TASK TO COMPLETE
Return the lines of the material below exactly, beginning with the line that has "left hip: (82, 110)" in it and finishing with the line that has "left eye: (286, 45)" in it. Leave all pictures aside.

⟨

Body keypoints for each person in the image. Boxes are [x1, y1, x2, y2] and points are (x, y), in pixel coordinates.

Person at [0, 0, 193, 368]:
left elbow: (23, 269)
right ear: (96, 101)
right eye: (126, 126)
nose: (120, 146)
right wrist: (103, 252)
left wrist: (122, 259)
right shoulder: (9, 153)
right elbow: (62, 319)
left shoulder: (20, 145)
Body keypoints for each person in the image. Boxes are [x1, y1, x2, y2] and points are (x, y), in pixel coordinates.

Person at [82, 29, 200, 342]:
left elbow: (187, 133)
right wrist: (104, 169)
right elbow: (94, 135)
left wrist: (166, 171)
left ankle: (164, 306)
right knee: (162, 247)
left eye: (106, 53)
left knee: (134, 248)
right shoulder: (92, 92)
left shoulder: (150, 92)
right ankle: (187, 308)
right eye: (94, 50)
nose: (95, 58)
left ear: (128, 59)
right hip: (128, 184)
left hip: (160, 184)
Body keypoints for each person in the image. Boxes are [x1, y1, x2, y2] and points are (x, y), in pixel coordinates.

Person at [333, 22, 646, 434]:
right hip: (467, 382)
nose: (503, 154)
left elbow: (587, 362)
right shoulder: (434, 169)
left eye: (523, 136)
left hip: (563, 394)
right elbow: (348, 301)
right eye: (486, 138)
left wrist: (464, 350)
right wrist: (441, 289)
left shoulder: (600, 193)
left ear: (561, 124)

⟩
⟨

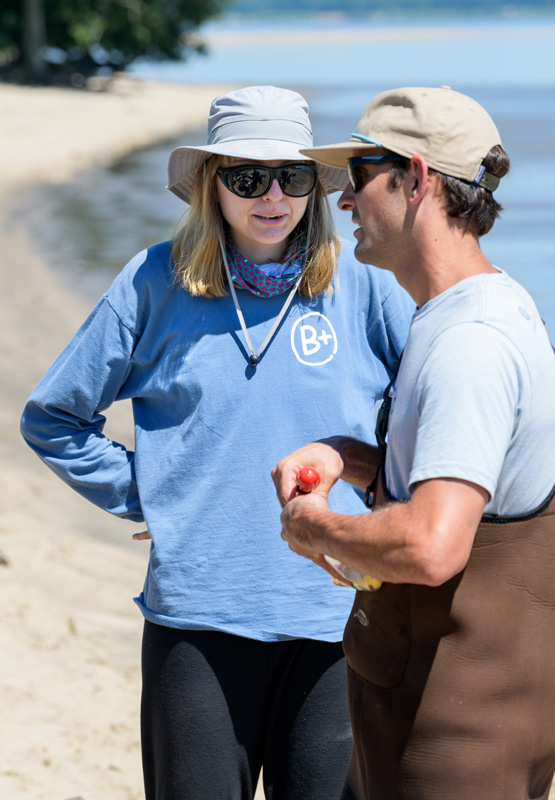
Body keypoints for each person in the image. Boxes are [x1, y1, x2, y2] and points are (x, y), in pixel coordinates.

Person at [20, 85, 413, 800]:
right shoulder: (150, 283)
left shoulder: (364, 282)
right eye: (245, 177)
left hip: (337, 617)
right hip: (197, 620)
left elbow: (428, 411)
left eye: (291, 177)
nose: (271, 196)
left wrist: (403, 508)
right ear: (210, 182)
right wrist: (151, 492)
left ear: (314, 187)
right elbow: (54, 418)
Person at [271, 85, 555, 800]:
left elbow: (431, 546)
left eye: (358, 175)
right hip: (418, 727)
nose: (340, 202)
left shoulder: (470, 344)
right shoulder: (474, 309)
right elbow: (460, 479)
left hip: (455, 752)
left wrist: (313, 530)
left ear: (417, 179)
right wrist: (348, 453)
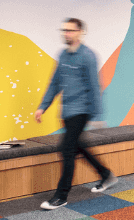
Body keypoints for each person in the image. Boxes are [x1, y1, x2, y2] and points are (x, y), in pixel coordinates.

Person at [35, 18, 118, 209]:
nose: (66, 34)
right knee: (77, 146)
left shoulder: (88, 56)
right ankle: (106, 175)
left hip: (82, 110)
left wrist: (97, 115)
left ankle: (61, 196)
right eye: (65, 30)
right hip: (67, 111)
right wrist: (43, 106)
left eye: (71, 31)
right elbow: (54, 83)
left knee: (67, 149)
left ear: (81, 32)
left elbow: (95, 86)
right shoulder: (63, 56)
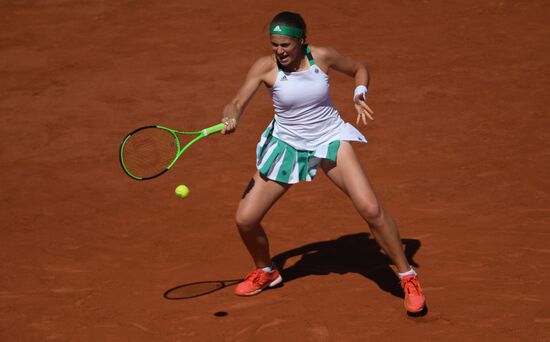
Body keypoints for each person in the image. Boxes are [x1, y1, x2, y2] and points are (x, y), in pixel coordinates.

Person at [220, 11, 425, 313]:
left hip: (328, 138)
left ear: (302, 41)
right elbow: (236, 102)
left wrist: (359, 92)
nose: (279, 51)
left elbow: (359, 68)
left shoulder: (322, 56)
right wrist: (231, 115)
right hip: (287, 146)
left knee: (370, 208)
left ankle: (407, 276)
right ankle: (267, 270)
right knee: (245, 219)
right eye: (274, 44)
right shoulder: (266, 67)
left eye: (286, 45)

⟩

ANSWER BELOW
left hip: (82, 110)
left wrist: (97, 115)
left ankle: (61, 196)
right eye: (65, 30)
right hip: (67, 111)
right wrist: (43, 106)
left eye: (71, 31)
right elbow: (54, 83)
left knee: (67, 149)
left ear: (81, 32)
left elbow: (95, 86)
right shoulder: (63, 56)
Body keypoints for each person in the image. Boxes are [x1, y1, x2, y2] and points are (x, y), in pixel coordinates.

Person at [220, 11, 425, 313]:
left hip: (328, 138)
left ear: (302, 41)
right elbow: (236, 102)
left wrist: (359, 92)
nose: (279, 51)
left elbow: (359, 68)
left shoulder: (322, 56)
right wrist: (231, 115)
right hip: (287, 146)
left knee: (370, 208)
left ankle: (407, 276)
right ankle: (267, 270)
right knee: (245, 219)
right eye: (274, 44)
right shoulder: (266, 67)
left eye: (286, 45)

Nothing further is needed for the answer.